------ MATERIAL SUPPLIED ------

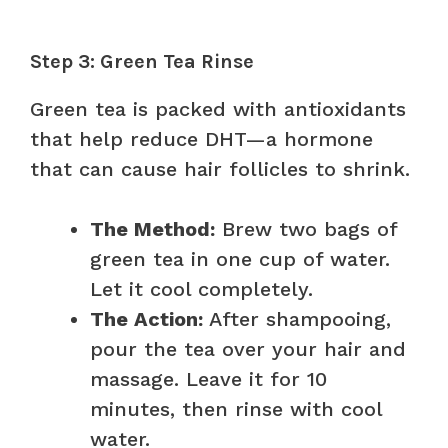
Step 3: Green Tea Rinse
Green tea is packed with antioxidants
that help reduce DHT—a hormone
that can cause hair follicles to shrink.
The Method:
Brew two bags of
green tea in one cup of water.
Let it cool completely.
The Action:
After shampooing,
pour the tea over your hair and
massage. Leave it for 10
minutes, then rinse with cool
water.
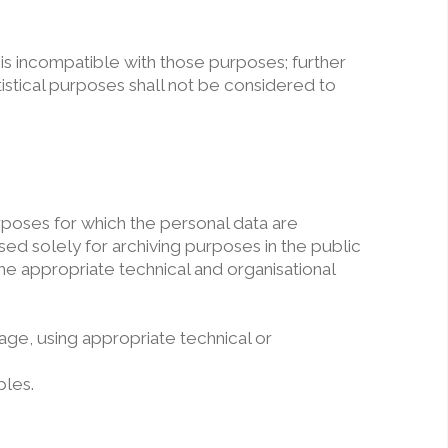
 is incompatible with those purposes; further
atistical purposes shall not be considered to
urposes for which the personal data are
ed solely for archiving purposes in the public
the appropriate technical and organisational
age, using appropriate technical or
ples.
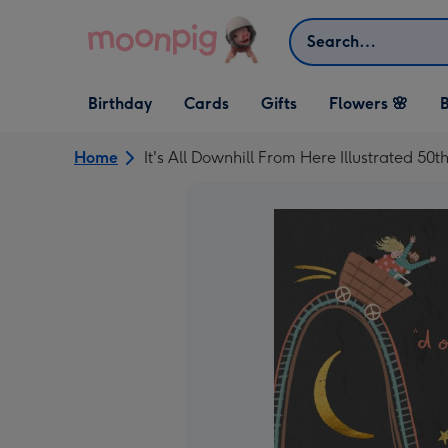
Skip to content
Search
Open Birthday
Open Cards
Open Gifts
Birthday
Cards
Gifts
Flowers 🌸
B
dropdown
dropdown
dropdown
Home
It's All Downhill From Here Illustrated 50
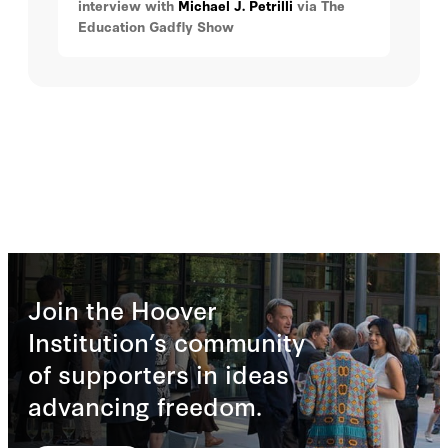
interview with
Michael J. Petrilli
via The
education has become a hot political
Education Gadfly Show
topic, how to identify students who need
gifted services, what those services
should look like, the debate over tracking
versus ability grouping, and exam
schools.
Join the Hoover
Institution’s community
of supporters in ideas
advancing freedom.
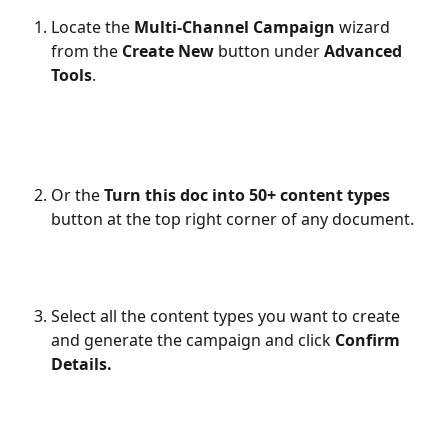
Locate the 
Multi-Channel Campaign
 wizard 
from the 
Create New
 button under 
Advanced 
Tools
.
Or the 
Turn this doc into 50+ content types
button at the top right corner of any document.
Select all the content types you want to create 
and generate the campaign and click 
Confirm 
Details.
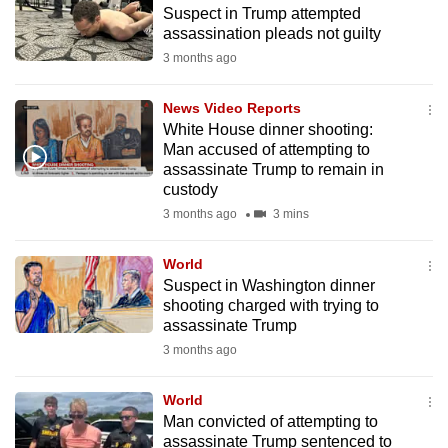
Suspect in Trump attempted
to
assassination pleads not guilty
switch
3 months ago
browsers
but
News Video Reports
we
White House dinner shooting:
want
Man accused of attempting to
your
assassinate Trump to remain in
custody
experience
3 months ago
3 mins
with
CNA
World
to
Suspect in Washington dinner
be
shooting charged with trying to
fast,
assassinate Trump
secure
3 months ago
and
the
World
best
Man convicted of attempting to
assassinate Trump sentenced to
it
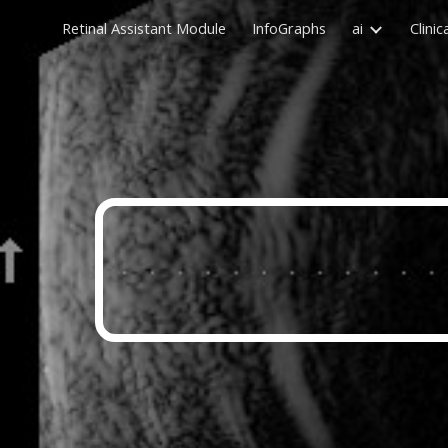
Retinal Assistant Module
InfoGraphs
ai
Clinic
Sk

------

— INSTRUCTIONS TO FOLLOW —
Find every line in the rows above that contains the string "assassinate" with matching case, and copy each of those lines.

— OUTPUT OF THE TASK —
assassinate Trump to remain in
assassinate Trump
assassinate Trump sentenced to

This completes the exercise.